▶ _Data_:
::::::

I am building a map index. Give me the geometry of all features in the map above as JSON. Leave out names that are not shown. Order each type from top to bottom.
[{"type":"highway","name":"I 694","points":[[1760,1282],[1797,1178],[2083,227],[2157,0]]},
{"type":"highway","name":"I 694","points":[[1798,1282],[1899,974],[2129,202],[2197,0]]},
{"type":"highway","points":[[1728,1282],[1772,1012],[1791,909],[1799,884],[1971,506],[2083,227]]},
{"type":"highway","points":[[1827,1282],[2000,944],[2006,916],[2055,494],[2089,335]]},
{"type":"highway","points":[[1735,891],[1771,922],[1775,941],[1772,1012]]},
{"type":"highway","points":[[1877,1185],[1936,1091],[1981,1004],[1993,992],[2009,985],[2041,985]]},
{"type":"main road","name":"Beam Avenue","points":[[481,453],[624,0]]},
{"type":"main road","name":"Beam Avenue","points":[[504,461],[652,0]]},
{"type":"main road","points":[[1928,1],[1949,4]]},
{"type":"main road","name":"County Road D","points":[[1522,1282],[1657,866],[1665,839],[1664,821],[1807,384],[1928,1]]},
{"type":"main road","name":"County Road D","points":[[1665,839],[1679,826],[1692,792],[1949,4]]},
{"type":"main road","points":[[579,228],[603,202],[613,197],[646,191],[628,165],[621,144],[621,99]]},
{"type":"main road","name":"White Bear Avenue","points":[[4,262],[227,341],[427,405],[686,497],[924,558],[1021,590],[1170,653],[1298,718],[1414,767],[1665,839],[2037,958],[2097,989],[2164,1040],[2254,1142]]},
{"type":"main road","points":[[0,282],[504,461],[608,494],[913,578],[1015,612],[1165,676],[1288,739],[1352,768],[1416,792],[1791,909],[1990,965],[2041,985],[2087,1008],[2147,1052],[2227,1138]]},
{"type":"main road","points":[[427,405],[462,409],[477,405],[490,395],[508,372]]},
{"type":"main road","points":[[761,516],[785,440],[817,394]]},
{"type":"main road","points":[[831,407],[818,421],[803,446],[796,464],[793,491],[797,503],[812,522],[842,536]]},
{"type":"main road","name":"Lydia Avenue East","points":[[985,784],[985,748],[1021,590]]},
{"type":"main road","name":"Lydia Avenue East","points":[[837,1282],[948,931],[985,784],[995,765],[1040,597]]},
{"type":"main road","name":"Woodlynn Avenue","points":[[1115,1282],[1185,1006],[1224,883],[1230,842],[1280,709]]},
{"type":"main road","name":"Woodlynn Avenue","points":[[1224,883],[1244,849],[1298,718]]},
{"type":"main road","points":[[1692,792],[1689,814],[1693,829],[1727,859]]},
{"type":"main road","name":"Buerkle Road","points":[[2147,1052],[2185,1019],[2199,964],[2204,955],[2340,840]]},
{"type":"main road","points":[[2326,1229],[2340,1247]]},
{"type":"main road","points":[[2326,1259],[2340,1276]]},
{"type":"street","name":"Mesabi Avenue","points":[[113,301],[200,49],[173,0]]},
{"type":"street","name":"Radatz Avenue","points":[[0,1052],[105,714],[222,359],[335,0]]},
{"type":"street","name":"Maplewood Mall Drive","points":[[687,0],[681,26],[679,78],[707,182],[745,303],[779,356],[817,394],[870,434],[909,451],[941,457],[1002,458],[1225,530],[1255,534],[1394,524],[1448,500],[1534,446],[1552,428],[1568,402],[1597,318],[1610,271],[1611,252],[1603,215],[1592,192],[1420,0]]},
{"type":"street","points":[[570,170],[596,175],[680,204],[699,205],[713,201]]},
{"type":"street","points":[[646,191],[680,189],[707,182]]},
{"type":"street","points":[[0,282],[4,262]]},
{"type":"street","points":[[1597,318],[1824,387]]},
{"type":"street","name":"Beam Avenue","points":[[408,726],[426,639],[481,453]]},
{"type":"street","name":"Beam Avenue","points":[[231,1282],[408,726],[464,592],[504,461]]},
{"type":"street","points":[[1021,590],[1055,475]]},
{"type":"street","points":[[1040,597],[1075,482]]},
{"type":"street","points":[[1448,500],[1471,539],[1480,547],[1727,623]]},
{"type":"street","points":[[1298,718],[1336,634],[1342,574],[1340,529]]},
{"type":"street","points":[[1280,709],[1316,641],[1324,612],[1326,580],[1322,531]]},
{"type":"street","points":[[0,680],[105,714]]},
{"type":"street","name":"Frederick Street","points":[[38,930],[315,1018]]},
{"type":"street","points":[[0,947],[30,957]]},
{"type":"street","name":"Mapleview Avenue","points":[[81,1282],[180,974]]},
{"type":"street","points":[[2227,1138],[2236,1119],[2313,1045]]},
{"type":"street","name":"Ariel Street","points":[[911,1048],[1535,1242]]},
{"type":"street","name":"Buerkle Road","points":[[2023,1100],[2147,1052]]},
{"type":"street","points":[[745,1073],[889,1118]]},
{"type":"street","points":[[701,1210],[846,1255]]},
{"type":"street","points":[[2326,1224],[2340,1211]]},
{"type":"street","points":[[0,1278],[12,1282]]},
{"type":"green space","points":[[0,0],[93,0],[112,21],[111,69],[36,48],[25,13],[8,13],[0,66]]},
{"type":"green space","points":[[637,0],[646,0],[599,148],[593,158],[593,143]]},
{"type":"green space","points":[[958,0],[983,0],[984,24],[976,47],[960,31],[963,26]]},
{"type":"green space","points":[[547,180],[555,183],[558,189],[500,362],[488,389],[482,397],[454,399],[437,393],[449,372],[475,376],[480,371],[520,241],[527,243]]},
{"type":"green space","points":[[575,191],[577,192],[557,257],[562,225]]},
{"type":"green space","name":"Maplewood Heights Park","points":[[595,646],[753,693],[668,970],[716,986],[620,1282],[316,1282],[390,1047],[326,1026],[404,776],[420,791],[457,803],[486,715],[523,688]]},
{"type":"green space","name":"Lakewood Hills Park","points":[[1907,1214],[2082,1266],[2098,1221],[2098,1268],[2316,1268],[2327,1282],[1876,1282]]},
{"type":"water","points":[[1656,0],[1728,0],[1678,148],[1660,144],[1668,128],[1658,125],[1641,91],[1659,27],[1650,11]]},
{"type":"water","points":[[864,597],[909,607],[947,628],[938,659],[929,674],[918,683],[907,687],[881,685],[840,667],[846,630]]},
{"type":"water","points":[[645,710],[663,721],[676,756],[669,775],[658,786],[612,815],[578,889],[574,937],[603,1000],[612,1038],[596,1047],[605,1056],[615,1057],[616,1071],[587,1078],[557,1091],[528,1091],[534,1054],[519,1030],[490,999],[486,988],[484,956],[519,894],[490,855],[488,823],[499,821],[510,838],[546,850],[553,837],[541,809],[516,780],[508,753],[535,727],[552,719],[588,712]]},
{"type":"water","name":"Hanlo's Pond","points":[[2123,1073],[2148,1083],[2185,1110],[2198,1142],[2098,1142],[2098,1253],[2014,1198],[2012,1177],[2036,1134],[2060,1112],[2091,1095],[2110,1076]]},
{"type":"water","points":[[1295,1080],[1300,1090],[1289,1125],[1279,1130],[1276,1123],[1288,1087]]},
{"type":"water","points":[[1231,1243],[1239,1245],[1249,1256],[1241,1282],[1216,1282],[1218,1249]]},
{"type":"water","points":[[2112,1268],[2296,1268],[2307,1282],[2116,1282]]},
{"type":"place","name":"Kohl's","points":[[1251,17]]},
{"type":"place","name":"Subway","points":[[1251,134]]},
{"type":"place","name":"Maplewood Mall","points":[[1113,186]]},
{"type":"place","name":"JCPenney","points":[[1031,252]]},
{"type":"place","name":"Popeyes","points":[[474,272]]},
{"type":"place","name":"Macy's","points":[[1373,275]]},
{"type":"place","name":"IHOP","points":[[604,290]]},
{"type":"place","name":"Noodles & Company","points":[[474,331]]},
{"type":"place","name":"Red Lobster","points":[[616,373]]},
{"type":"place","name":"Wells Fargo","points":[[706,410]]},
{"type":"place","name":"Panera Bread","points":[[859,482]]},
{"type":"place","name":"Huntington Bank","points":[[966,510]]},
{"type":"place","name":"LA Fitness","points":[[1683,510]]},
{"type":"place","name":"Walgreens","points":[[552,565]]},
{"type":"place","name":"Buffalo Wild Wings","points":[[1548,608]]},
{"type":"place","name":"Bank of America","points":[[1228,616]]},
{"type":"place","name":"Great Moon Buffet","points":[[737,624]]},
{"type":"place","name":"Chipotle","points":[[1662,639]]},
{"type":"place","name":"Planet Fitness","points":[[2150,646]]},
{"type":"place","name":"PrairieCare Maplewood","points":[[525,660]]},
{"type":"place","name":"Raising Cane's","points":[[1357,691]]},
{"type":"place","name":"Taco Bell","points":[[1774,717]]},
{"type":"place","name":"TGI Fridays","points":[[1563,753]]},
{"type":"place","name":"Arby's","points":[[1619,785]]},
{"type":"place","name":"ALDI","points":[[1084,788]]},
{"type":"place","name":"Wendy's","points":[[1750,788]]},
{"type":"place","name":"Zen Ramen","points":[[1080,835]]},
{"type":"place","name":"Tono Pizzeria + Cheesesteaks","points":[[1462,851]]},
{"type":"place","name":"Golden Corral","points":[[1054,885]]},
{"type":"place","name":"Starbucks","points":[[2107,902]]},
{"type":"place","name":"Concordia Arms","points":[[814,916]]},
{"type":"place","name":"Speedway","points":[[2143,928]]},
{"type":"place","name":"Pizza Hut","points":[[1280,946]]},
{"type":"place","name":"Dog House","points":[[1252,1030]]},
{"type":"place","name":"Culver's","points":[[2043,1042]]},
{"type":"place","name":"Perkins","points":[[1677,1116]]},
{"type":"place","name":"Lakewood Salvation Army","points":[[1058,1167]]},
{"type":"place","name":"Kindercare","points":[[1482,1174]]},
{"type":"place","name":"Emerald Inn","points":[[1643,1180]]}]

::::::

Filter the entries above down to the lines that contain "space".

▶ _Exercise result_:
{"type":"green space","points":[[0,0],[93,0],[112,21],[111,69],[36,48],[25,13],[8,13],[0,66]]},
{"type":"green space","points":[[637,0],[646,0],[599,148],[593,158],[593,143]]},
{"type":"green space","points":[[958,0],[983,0],[984,24],[976,47],[960,31],[963,26]]},
{"type":"green space","points":[[547,180],[555,183],[558,189],[500,362],[488,389],[482,397],[454,399],[437,393],[449,372],[475,376],[480,371],[520,241],[527,243]]},
{"type":"green space","points":[[575,191],[577,192],[557,257],[562,225]]},
{"type":"green space","name":"Maplewood Heights Park","points":[[595,646],[753,693],[668,970],[716,986],[620,1282],[316,1282],[390,1047],[326,1026],[404,776],[420,791],[457,803],[486,715],[523,688]]},
{"type":"green space","name":"Lakewood Hills Park","points":[[1907,1214],[2082,1266],[2098,1221],[2098,1268],[2316,1268],[2327,1282],[1876,1282]]},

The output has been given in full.